6.3.2 La chambre n'est pas convaincue par cette argumentation car aucun de ces documents propres au domaine de l'invention ne fait référence à la surface spécifique des matériaux utilisés, si bien que l'homme du métier n'y trouvera aucune incitation à prospecter dans cette direction. En outre, la solution la plus évidente pour améliorer l'effet barrière de la gaine étant suggérée en colonne 4, lignes 50-59 du document D10, à savoir augmenter la quantité de substance réactive introduite dans la gaine, l'homme du métier partant de cet art antérieur n'aurait aucune incitation à chercher dans une autre direction.
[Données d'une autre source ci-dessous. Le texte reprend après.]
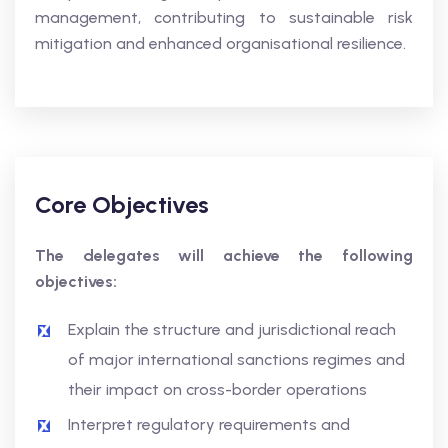
management, contributing to sustainable risk
mitigation and enhanced organisational resilience.
Core Objectives
The delegates will achieve the following
objectives:
Explain the structure and jurisdictional reach
of major international sanctions regimes and
their impact on cross-border operations
Interpret regulatory requirements and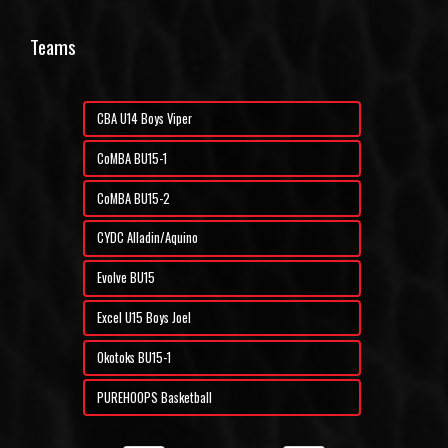
Teams
CBA U14 Boys Viper
CoMBA BU15-1
CoMBA BU15-2
CYDC Alladin/Aquino
Evolve BU15
Excel U15 Boys Joel
Okotoks BU15-1
PUREHOOPS Basketball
Et même, si aux fins d'argumentation et en faveur de la requérante, l'homme du métier choisissait des particules de surface spécifique relativement élevée pour améliorer l'effet barrière, il ne trouverait toujours pas d'incitation dans l'état de la technique cité (D10, D12, D13, D24 ou D25) pour choisir une surface spécifique supérieure à 5 m**(2)/g, telle que définie dans la revendication 1.
Pour la chambre, la valeur choisie de 5 m**(2)/g ne peut en outre pas être considérée comme arbitraire, car l'amélioration observée entre des surfaces spécifiques de 4 m**(2)/g et de 8 m**(2)/g (échantillons 7 et 8 à la page 17 de la réponse au recours) montre déjà une nette amélioration de l'effet de barrière de 21%.
6.3.3 Au demeurant, il est à noter que pour arriver à l'objet de la revendication 1, l'homme du métier devrait aller à l'encontre de la solution la plus évidente décrite dans D10 - à savoir mettre en oeuvre une quantité plus élevée de substance chimiquement active - puis il devrait sélectionner une gamme de surface spécifique (supérieure à 5 m**(2)/g) pour laquelle il n'y a par ailleurs aucune indication dans l'art antérieur cité.
Pour la chambre, il s'ensuit de ce qui précède que l'homme du métier cherchant à améliorer les propriétés anti-corrosives de la conduite selon D10 ne peut parvenir à l'objet de la revendication 1 en instance sauf à avoir recours à une analyse ex post facto qui suppose une connaissance préalable de la solution revendiquée.
6.4 La chambre en conclut que la combinaison de faits invoqués par la requérante est insuffisante pour prouver que l'objet selon la revendication 1 (et a fortiori celui des revendications 2 à 11 qui en dépendent) découle de manière évidente de l'enseignement des documents cités, si bien que la requête principale déposée au cours de la procédure orale devant la chambre satisfait aux exigences de la CBE.
Par ces motifs, il est statué comme suit
1. La décision attaquée est annulée.
2. L'affaire est renvoyée à la première instance avec l'ordre de maintenir le brevet sous forme modifiée sur la base des revendications 1 à 11 selon la nouvelle requête principale datée du 1er mars 2021, la description devant être adaptée.